= INFORMATION PROVIDED =
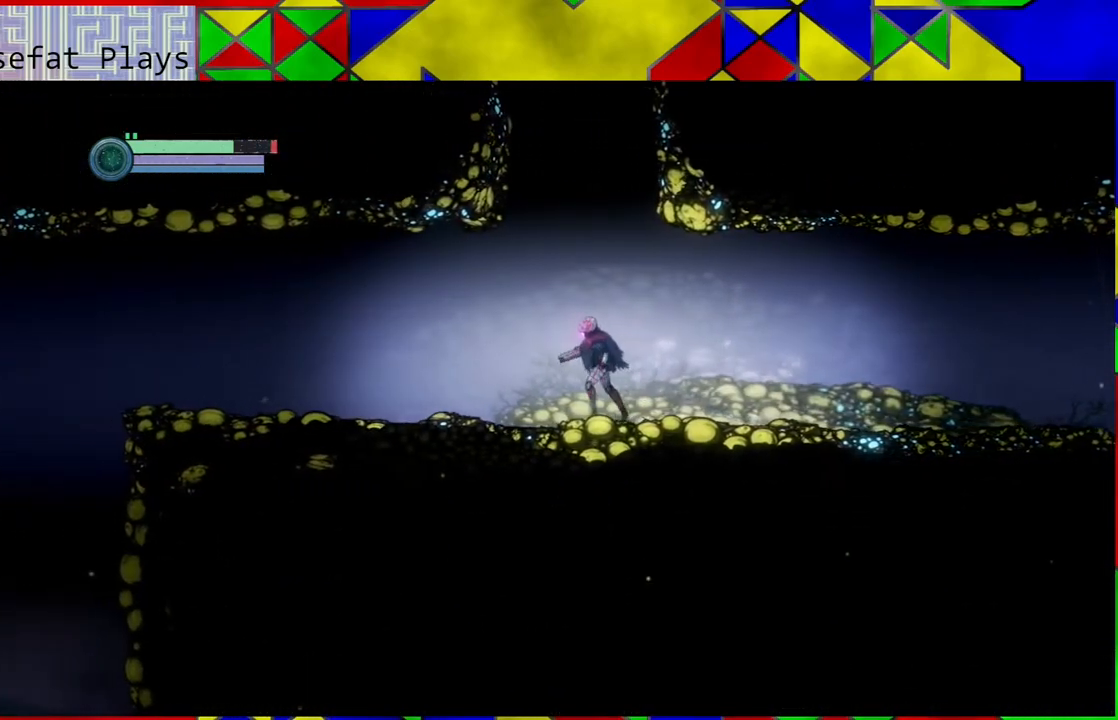
{"buttons": [], "left_stick": "left", "right_stick": "center", "events": []}
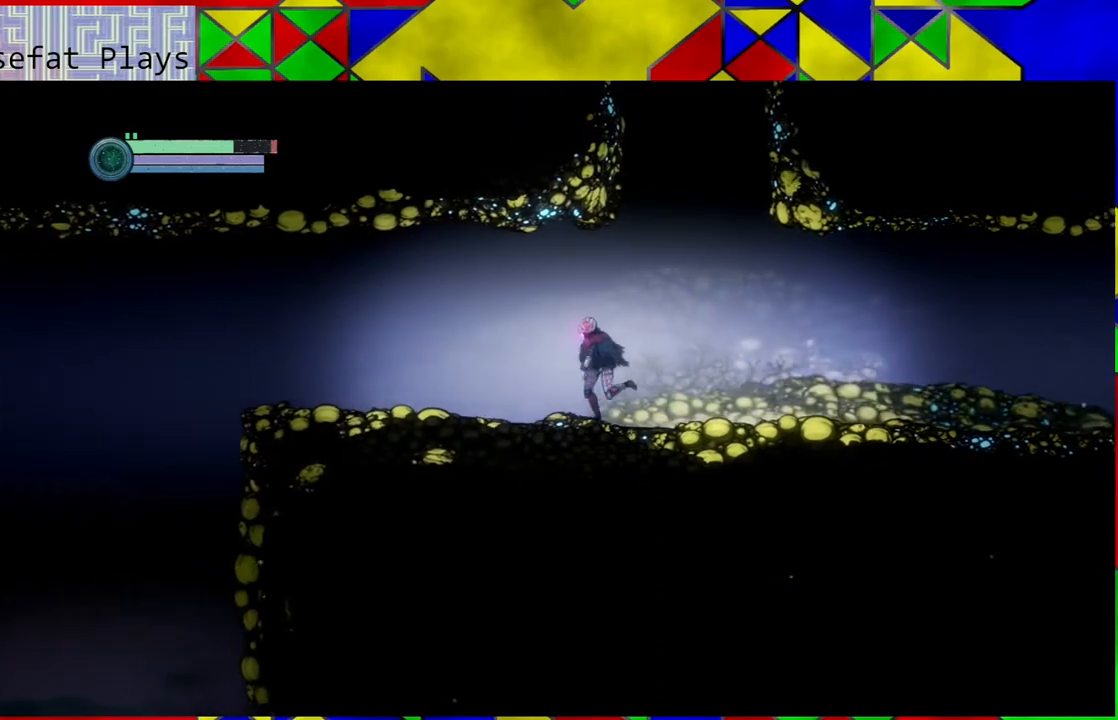
{"buttons": [], "left_stick": "left", "right_stick": "center", "events": []}
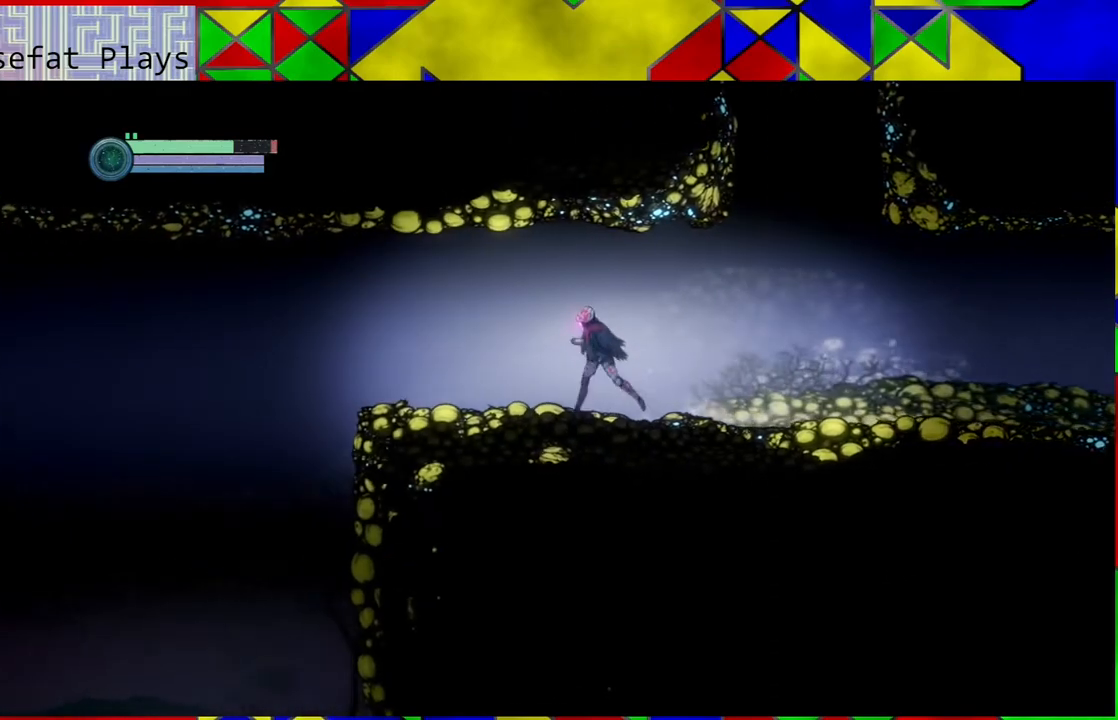
{"buttons": [], "left_stick": "left", "right_stick": "center", "events": []}
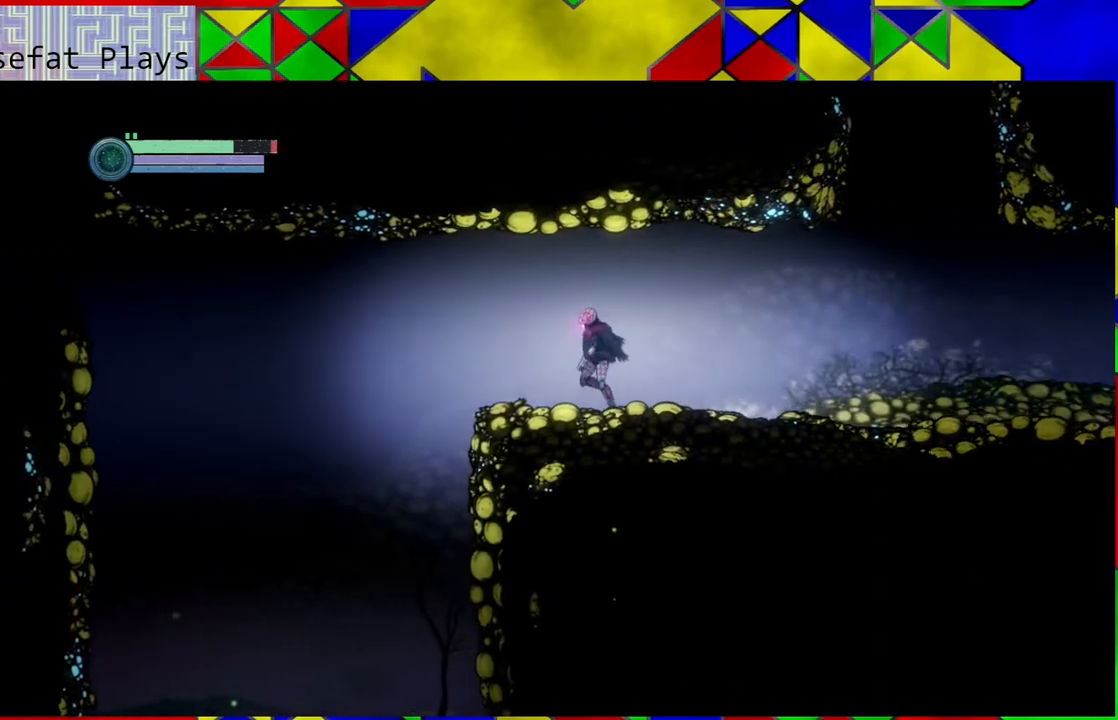
{"buttons": [], "left_stick": "center", "right_stick": "center", "events": [[133, "left_stick", "center"]]}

= WHAT NEEDS TO BE DONE =
Return every line above word for word, minus images.

= THE ANSWER =
{"buttons": [], "left_stick": "left", "right_stick": "center", "events": []}
{"buttons": [], "left_stick": "left", "right_stick": "center", "events": []}
{"buttons": [], "left_stick": "left", "right_stick": "center", "events": []}
{"buttons": [], "left_stick": "center", "right_stick": "center", "events": [[133, "left_stick", "center"]]}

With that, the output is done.